## WHAT IS BEING ASKED
Each line in the listing below that contains "right" should be returned.

(Beginning of ENTRIES SHOWN)

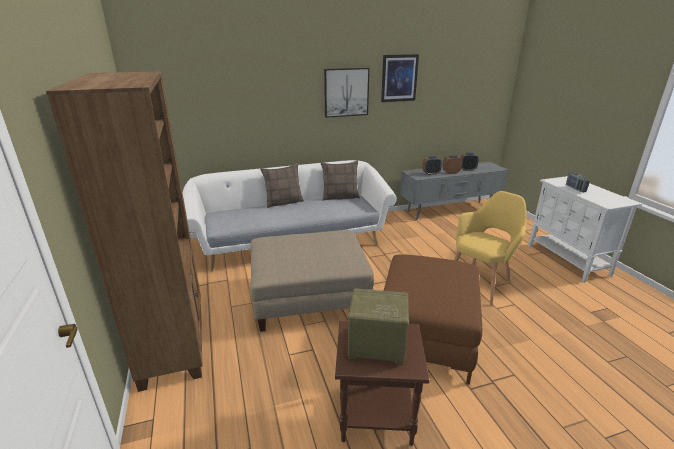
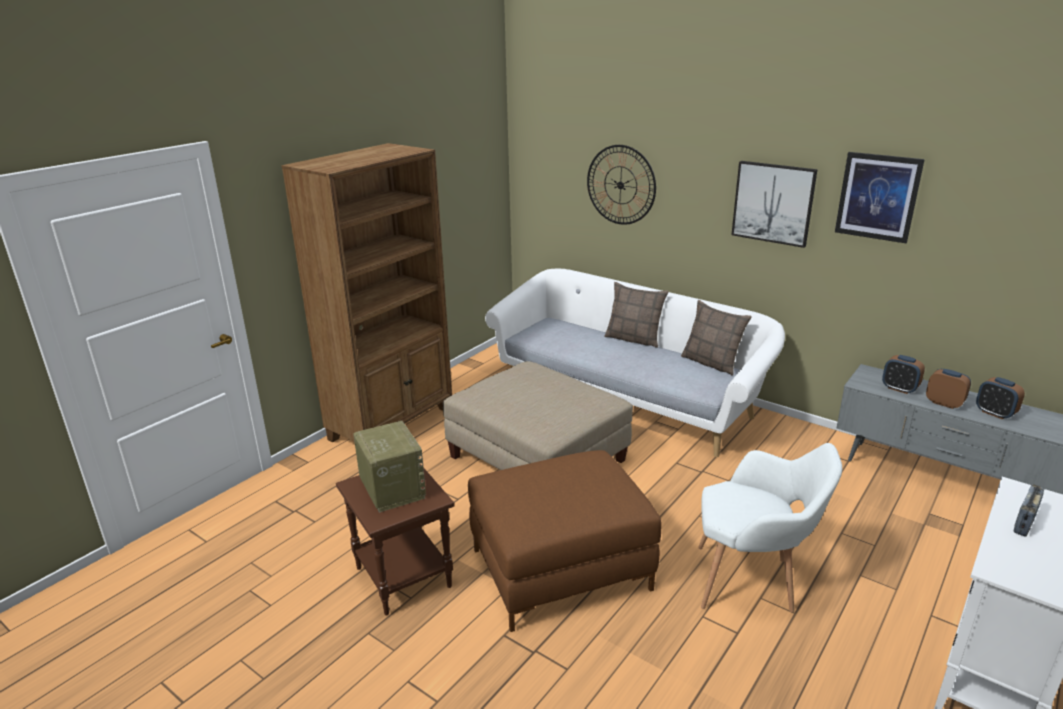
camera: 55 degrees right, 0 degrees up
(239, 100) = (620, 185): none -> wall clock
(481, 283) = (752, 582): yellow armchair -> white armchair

(End of ENTRIES SHOWN)
(Beginning of ENTRIES SHOWN)

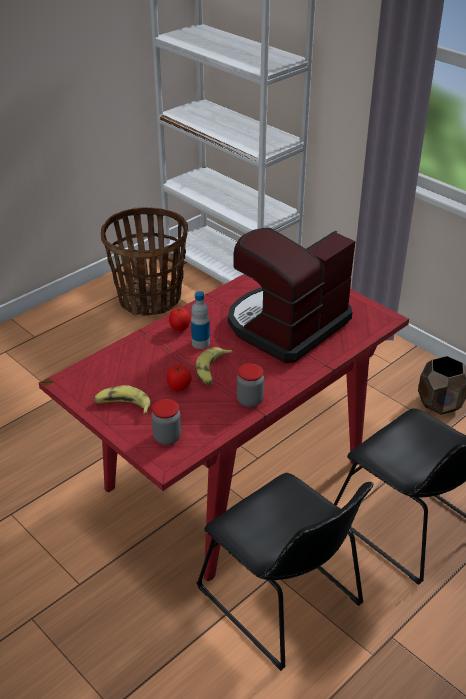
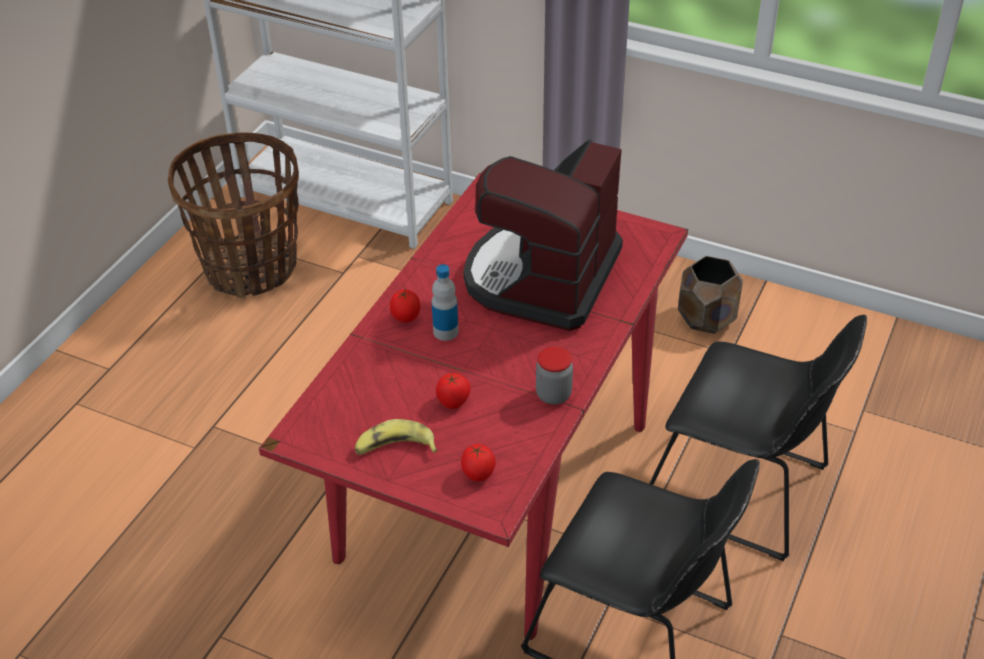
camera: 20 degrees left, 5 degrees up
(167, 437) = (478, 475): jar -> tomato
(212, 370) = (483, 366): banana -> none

(End of ENTRIES SHOWN)
(Beginning of ENTRIES SHOWN)

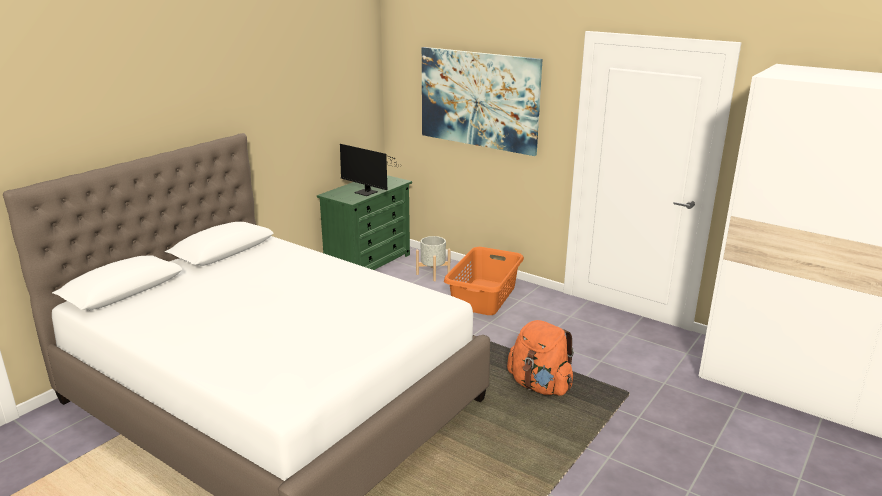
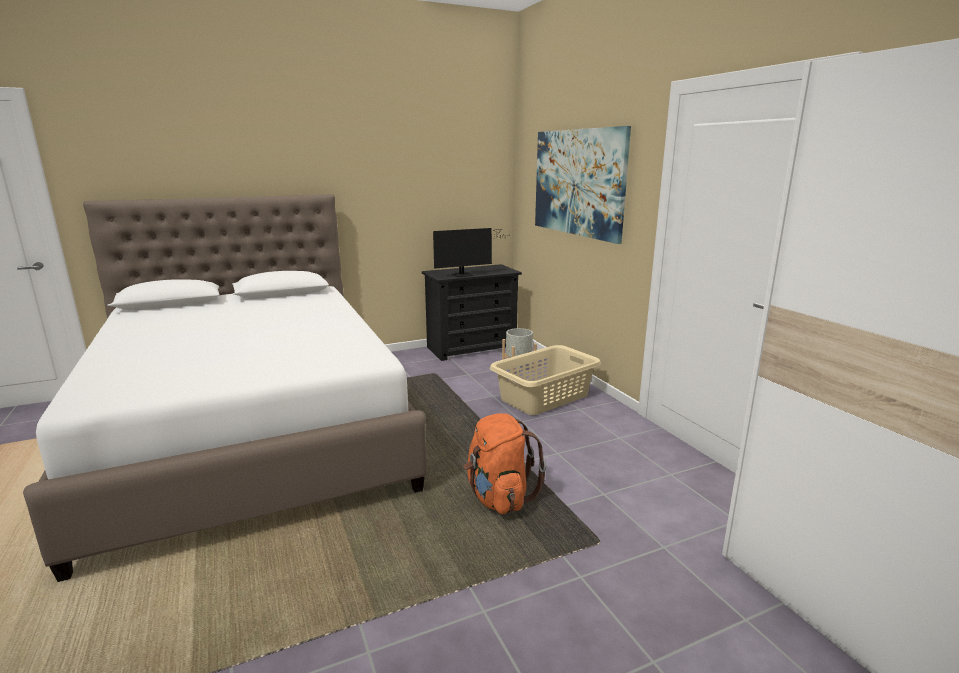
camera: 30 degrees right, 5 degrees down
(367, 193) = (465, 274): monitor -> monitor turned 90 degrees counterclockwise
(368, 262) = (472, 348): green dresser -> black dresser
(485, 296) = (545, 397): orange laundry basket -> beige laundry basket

(End of ENTRIES SHOWN)

## TASK ANSWER
camera: 55 degrees right, 0 degrees up
camera: 30 degrees right, 5 degrees down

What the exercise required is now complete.